What you will do: Go through the lines below and tally those containing the string "rotate". Respond with the number only.

Data records Start Marker

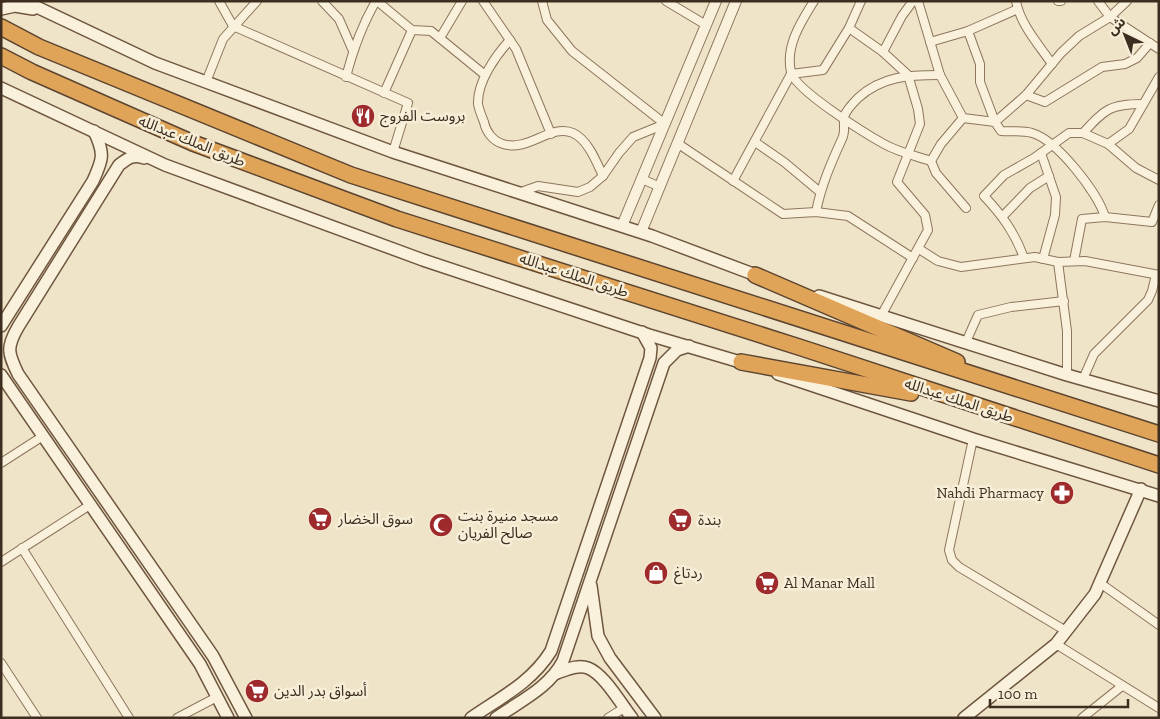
<svg xmlns="http://www.w3.org/2000/svg" width="1160" height="719" font-family="'Zilla Slab','Noto Sans Arabic',serif">
<style>
.lines{fill:none;stroke-linecap:round;stroke-linejoin:round}
.minor-casing{stroke:#8d765c;stroke-width:10}
.tertiary-casing{stroke:#8d765c;stroke-width:12}
.secondary-casing{stroke:#6f573f;stroke-width:14}
.motorway-casing{stroke:#5b4430;stroke-width:18}
.minor{stroke:#faf1dc;stroke-width:8}
.tertiary{stroke:#faf1dc;stroke-width:10}
.secondary{stroke:#faf1dc;stroke-width:11}
.motorway{stroke:#e0a458;stroke-width:15}
.labels{text-anchor:middle;dominant-baseline:central;stroke-width:5;stroke-linejoin:round;paint-order:stroke}
.poi-label{font-size:15px;fill:#3d2e20;stroke:#f7eed8;text-anchor:start}
.street-label{font-size:15px;fill:#3d2e20;stroke:#f7eed8}
</style>
<rect width="100%" height="100%" fill="#f0e4c8"/>
<g class="lines">
<!-- minor casing -->
<g class="minor-casing">
<g id="minor">
<polyline points="219,1 233,26 408,103 393,152"/>
<polyline points="322,1 339,19 353,51"/>
<polyline points="377,1 412,30 431,31 485,75"/>
<polyline points="483,1 516,49 551,134"/>
<polyline points="542,1 547,20 572,51 665,124"/>
<polyline points="666,1 706,25"/>
<path d="M814,1C801,22 785,46 791,72C795,90 866,134 884,144C898,152 916,156 931,161"/>
<polyline points="918,1 940,75 963,118"/>
<path d="M1016,1C1020,24 1039,45 1052,64"/>
<polyline points="1058,1 1061,1"/>
<polyline points="1098,1 1110,17 1159,49"/>
<polyline points="849,28 861,1"/>
<path d="M968,31L980,64V82L995,122L1001,131C1011,132 1023,130 1032,133C1057,140 1098,193 1105,217"/>
<polyline points="440,38 462,1"/>
<path d="M510,40C496,55 477,82 478,104C479,110 482,117 484,122C486,132 493,141 503,144C529,152 551,123 573,133C588,140 596,161 603,176"/>
<polyline points="930,42 968,31 1018,9"/>
<polyline points="883,52 902,16 913,1"/>
<path d="M346,77C353,50 362,25 376,1"/>
<polyline points="206,82 223,39 257,1"/>
<polyline points="384,93 412,30"/>
<polyline points="1026,95 1045,102 1102,67 1125,64 1137,58 1150,43"/>
<polyline points="963,118 995,122 1026,95 1061,53 1079,36 1110,17 1127,1"/>
<polyline points="963,118 941,144 931,161 936,173 966,208"/>
<path d="M1083,133C1105,109 1110,104 1143,104"/>
<polyline points="755,142 784,162 820,192"/>
<polyline points="677,143 783,214 816,212 848,216 913,258"/>
<polyline points="1108,144 1129,129 1159,77"/>
<polyline points="1041,153 1056,197 1055,215 1043,259"/>
<polyline points="642,179 660,187"/>
<polyline points="733,181 791,74 823,70 849,28 883,52 908,75 918,109 920,124 897,182 925,215 928,230 881,316"/>
<polyline points="518,193 538,186 578,192 590,187 603,176 619,153 633,137 665,124"/>
<path d="M816,212C821,186 831,163 842,139C846,131 843,125 844,117C846,110 853,103 858,98C882,76 909,75 940,75"/>
<polyline points="1003,216 1030,188 1049,176"/>
<polyline points="919,249 938,261 961,267 1035,257 1058,262 1085,261 1159,275"/>
<path d="M1024,258C1015,233 1002,215 984,196L1004,175L1034,158L1069,133H1083L1108,144L1136,168L1159,180"/>
<polyline points="1074,261 1082,219 1105,217 1152,222 1159,205"/>
<polyline points="1058,262 1067,331 1067,375"/>
<polyline points="966,342 978,315 1011,307 1064,301"/>
<polyline points="1083,379 1094,354 1148,300 1152,291 1156,275"/>
<polyline points="973,439 949,550 952,560 959,567 1066,631"/>
<polyline points="1,463 43,436"/>
<polyline points="22,548 129,718"/>
<polyline points="1,562 90,505"/>
<polyline points="1100,583 1159,625"/>
<polyline points="1056,644 1159,708"/>
<polyline points="1,663 37,718"/>
<polyline points="177,718 217,697"/>
<polyline points="608,718 624,708"/>
<polyline points="1082,718 1122,686"/>
</g>
</g>
<!-- tertiary casing -->
<g class="tertiary-casing">
<g id="tertiary">
<polyline points="622,226 716,1"/>
<polyline points="641,232 736,1"/>
</g>
</g>
<!-- secondary casing -->
<g class="secondary-casing">
<g id="secondary">
<polyline points="24,1 155,63 206,82 393,152 652,236 761,277"/>
<polyline points="1,9 15,6 33,9"/>
<polyline points="1,88 165,165 423,260 649,335 747,364"/>
<path d="M144,158C133,154 128,158 119,165L18,327C6,348 8,353 18,374L213,656L246,718"/>
<polyline points="819,296 1067,375 1159,401"/>
<path d="M1,326L93,181C103,159 105,154 94,131"/>
<polyline points="778,374 973,439 1159,496"/>
<polyline points="1,375 200,664 228,718"/>
<polyline points="591,586 598,636 610,658 655,718"/>
<path d="M557,673C566,670 578,664 588,668C604,674 621,704 632,718"/>
<path d="M471,718C500,698 532,682 551,651L650,358L651,348L642,332"/>
<path d="M496,718C520,701 549,688 563,661L664,363L677,350L689,346"/>
<polyline points="964,718 1056,644 1095,594 1141,489"/>
</g>
</g>
<!-- motorway casing -->
<g class="motorway-casing">
<g id="motorway">
<polyline points="1,27 39,47 351,175 1159,434"/>
<polyline points="1,56 32,72 193,143 397,219 802,348 1159,465"/>
<polyline points="755,275 957,362"/>
<polyline points="741,362 911,393"/>
</g>
</g>
<!-- minor -->
<use href="#minor" class="minor"/>
<!-- tertiary -->
<use href="#tertiary" class="tertiary"/>
<!-- secondary -->
<use href="#secondary" class="secondary"/>
<!-- motorway -->
<use href="#motorway" class="motorway"/>
</g>
<!-- icons -->
<defs>
<g id="restaurant-disc" transform="scale(1.25)"><circle r="9.5" fill="#9e2a2b" stroke="#f7eed8"/><path d="M-5-6h1v4h1v-4h1v4h1v-4h1v5L-1.5 .5V6h-2V.5L-5-1ZM5-6V6H3V1.5H1.5Q1.5-4 5-6Z" fill="#fff"/></g>
<g id="pharmacy-disc" transform="scale(1.25)"><circle r="9.5" fill="#9e2a2b" stroke="#f7eed8"/><path d="M-2-6h4v4h4v4h-4v4h-4v-4h-4v-4h4Z" fill="#fff"/></g>
<g id="supermarket-disc" transform="scale(1.25)"><circle r="9.5" fill="#9e2a2b" stroke="#f7eed8"/><path d="M-6-5.5h2.5l.6 2H6L4.5 2H-2.5L-4.4-4H-6ZM-1.5 3.2a1.3 1.3 0 1 0 .1 0ZM3 3.2a1.3 1.3 0 1 0 .1 0Z" fill="#fff"/></g>
<g id="mosque-disc" transform="scale(1.25)"><circle r="9.5" fill="#9e2a2b" stroke="#f7eed8"/><path d="M3.5-4.9A6 6 0 1 0 3.5 4.9A5 5 0 1 1 3.5-4.9Z" fill="#fff"/></g>
<g id="shop-disc" transform="scale(1.25)"><circle r="9.5" fill="#9e2a2b" stroke="#f7eed8"/><path d="M-5-2.5h2.3a2.7 3.5 0 0 1 5.4 0H5L5.5 6h-11ZM-1.5-2.5h3a1.5 2.3 0 0 0-3 0Z" fill="#fff"/></g>
</defs>
<g fill-rule="evenodd">
<use href="#restaurant-disc" x="363" y="116"/>
<use href="#pharmacy-disc" x="1062" y="493"/>
<use href="#supermarket-disc" x="320" y="519"/>
<use href="#supermarket-disc" x="680" y="520"/>
<use href="#mosque-disc" x="441" y="525"/>
<use href="#shop-disc" x="656" y="573"/>
<use href="#supermarket-disc" x="767" y="583"/>
<use href="#supermarket-disc" x="257" y="691"/>
</g>
<g class="labels">
<!-- poi labels -->
<g class="poi-label">
<text x="380" y="116">بروست الفروج</text>
<text x="1044" y="493" text-anchor="end">Nahdi Pharmacy</text>
<text x="458" y="516">مسجد منيرة بنت<tspan x="458" dy="17">صالح الفريان</tspan></text>
<text x="338" y="519">سوق الخضار</text>
<text x="698" y="520">بندة</text>
<text x="674" y="573">ردتاغ</text>
<text x="784" y="583">Al Manar Mall</text>
<text x="274" y="691">أسواق بدر الدين</text>
</g>
<!-- street labels -->
<g class="street-label">
<text transform="translate(192 141) rotate(22)">طريق الملك عبدالله</text>
<text transform="translate(574 275) rotate(18)">طريق الملك عبدالله</text>
<text transform="translate(959 400) rotate(18)">طريق الملك عبدالله</text>
</g>
</g>
<!-- border -->
<rect width="1160" height="719" fill="none" stroke="#3d2e20" stroke-width="5"/>
<!-- north arrow -->
<g transform="translate(1125 35) rotate(317)" stroke="#f7eed8" stroke-width="4" paint-order="stroke">
<path d="M0-4L9 19L0 12L-9 19Z" fill="#3d2e20"/>
<text y="-8" font-size="14" font-weight="bold" text-anchor="middle" fill="#3d2e20">ش</text>
</g>
<!-- scale -->
<path d="M990 699v8h138v-8" fill="none" stroke="#3d2e20" stroke-width="2.5"/>
<text x="998" y="699" font-size="15" fill="#3d2e20" stroke="#f7eed8" stroke-width="4" paint-order="stroke">100 m</text>
</svg>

Data records End Marker

Exercise result: 4